Science Current Events | Science News | Brightsurf.com
 
Email a Friend Send to a friend
Printer Friendly Print Statistical Analysis of Complex data sets with Robust Statistical methods

Statistical Analysis of Complex data sets with Robust Statistical methods

April 12, 2007

Robust statistical analysis methods capable of dealing with large complex data sets are required more than ever before in almost all branches of science. The European Science Foundation's three-year SACD network, which was completed in December 2006, developed new methods for extracting key structural features within the data. Such features can include outlying values that may be particularly significant within the increasingly large and complex data sets generated in financial markets, medical diagnostics, environmental surveys, and other sources.

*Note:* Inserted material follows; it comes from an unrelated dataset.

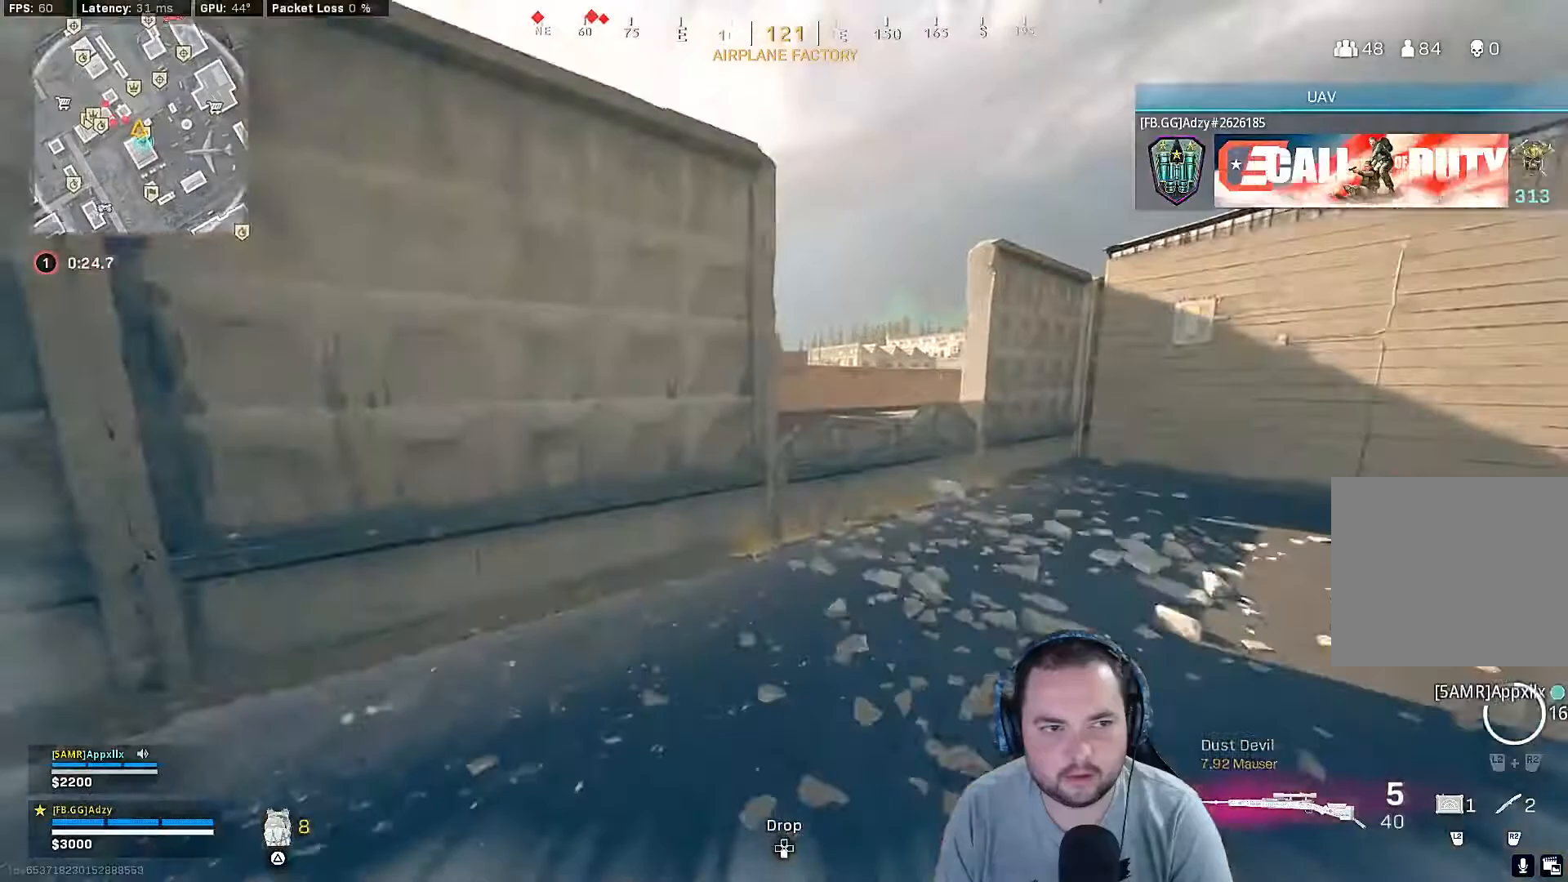
{"buttons": [], "left_stick": "right", "right_stick": "left", "events": [[100, "right_stick", "left"], [467, "left_stick", "right"]]}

"Outliers often indicate the most interesting data points, like polluted areas for environmental data, or irregularities in online monitoring of patients," said SACD chair Christophe Croux. On this front the programme has almost completely achieved its objectives, according to Croux. "A lot of work has been done in developing new methods, especially for analyzing large data sets, that can cope with outlying atypical values. This resulted in a number of publications related to the subject of the network".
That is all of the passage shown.